> **Kutipan Teks**:
|---|
Selanjutnya Dimyati Hartono dari F-PDIP berpendapat, Indonesia adalah negara berdasar atas hukum tidak berdasar pada kekuasaan belaka, ini adalah rumusan dari para “the founding fathers” dan Inconcreto kita. Selanjutnya kalau kita bicara dasar negara Pancasila, dia dicari dimana itu, di UUD katanya, Pembukaan tidak ada, di batang tubuh tidak ada. Oleh karena itu, kami setuju hal itu dicantumkan secara jelas, dengan demikian maka generasi muda akan datang, dia tidak akan kebingungan mencari dasar negara. Di samping itu ada pengukuhan secara konstitusional. Demikian pendapat dan usul Fraksi PDIP yang diwakili oleh Dimiyati Hartono.

Sementara fraksi-fraksi lain seperti F-Golkar, F-PKB, F-Reformasi, F-PPP, F-PDU, dan sebagian Fraksi Utusan Golongan, semuanya sepakat bahwa dasar negara Pancasila sebagai sumber hukum dicantumkan dalam Batang Tubuh UUD 1945 kurang tepat.

Lalu Pimpinan Rapat Jakob Tobing berupaya memberikan argumentasi sebagai informasi kepada forum, bahwa ada kesepakatan yang dihasilkan oleh forum lobi sebelumnya, yaitu bagaimana ayat (2) tentang dasar negara itu, yaitu tersendiri saja menjadi BAB I A.

Fahmi Idris dari Fraksi Golkar langsung melakukan interupsi, saudara Ketua, insterupsi sedikit ya!. Menyanggah wacana yang dihasilkan dalam forum lobi tersebut.
|---|
> **Tugas a**: Tuliskan ulang seluruh kutipan tentang perdebatan fraksi mengenai dasar negara Pancasila di atas tanpa mengubah apa pun.

> **Data**:
|---|
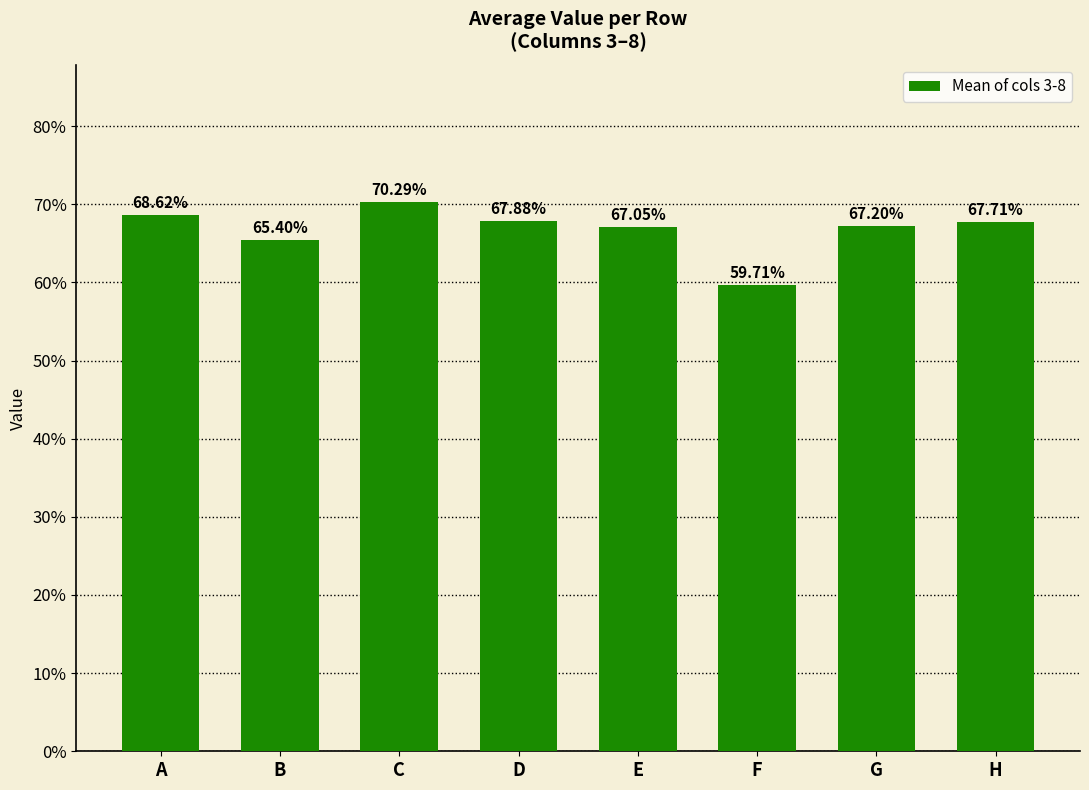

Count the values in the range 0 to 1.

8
|---|
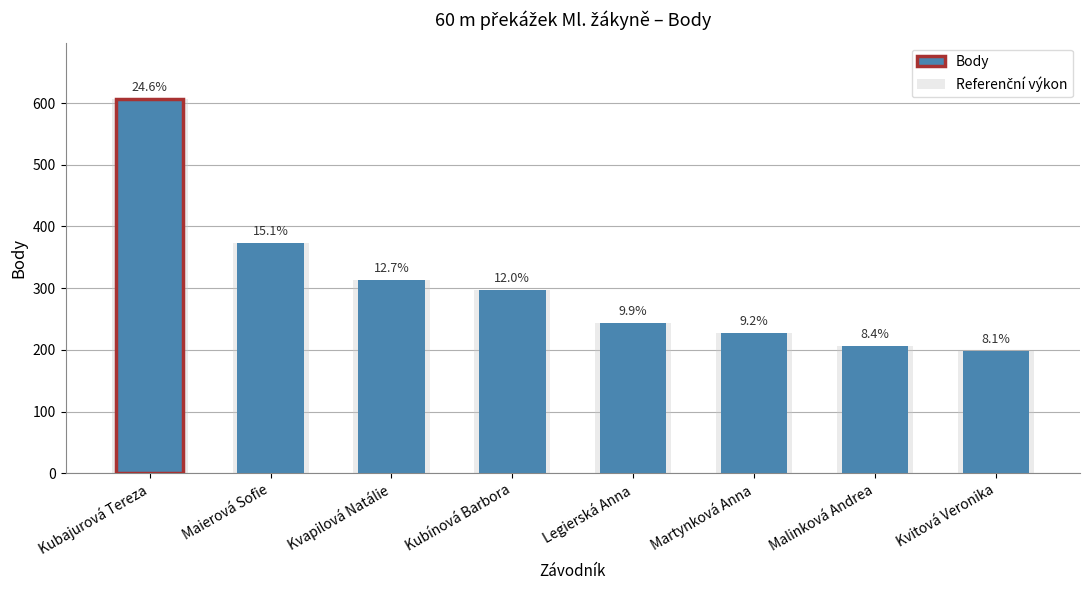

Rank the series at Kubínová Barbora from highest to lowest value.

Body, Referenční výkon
|---|
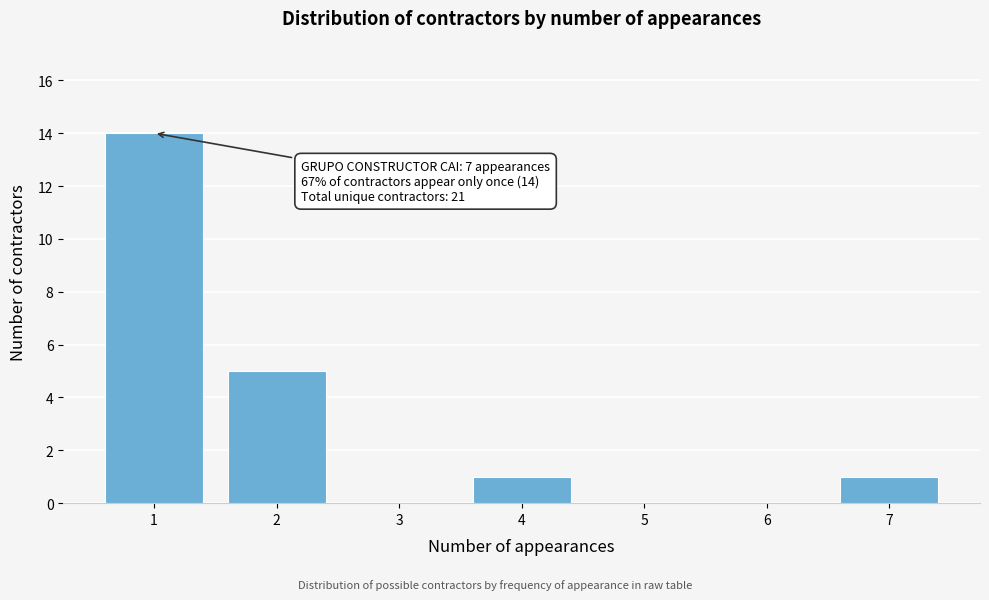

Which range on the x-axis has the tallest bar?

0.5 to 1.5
|---|
> **Tugas b**: Hitung berapa baris dalam data di atas yang memuat kata "range", lalu tuliskan angkanya saja.

> **Kotak Jawaban a**:
Selanjutnya Dimyati Hartono dari F-PDIP berpendapat, Indonesia adalah negara berdasar atas hukum tidak berdasar pada kekuasaan belaka, ini adalah rumusan dari para “the founding fathers” dan Inconcreto kita. Selanjutnya kalau kita bicara dasar negara Pancasila, dia dicari dimana itu, di UUD katanya, Pembukaan tidak ada, di batang tubuh tidak ada. Oleh karena itu, kami setuju hal itu dicantumkan secara jelas, dengan demikian maka generasi muda akan datang, dia tidak akan kebingungan mencari dasar negara. Di samping itu ada pengukuhan secara konstitusional. Demikian pendapat dan usul Fraksi PDIP yang diwakili oleh Dimiyati Hartono.

Sementara fraksi-fraksi lain seperti F-Golkar, F-PKB, F-Reformasi, F-PPP, F-PDU, dan sebagian Fraksi Utusan Golongan, semuanya sepakat bahwa dasar negara Pancasila sebagai sumber hukum dicantumkan dalam Batang Tubuh UUD 1945 kurang tepat.

Lalu Pimpinan Rapat Jakob Tobing berupaya memberikan argumentasi sebagai informasi kepada forum, bahwa ada kesepakatan yang dihasilkan oleh forum lobi sebelumnya, yaitu bagaimana ayat (2) tentang dasar negara itu, yaitu tersendiri saja menjadi BAB I A.

Fahmi Idris dari Fraksi Golkar langsung melakukan interupsi, saudara Ketua, insterupsi sedikit ya!. Menyanggah wacana yang dihasilkan dalam forum lobi tersebut.

> **Kotak Jawaban b**: 2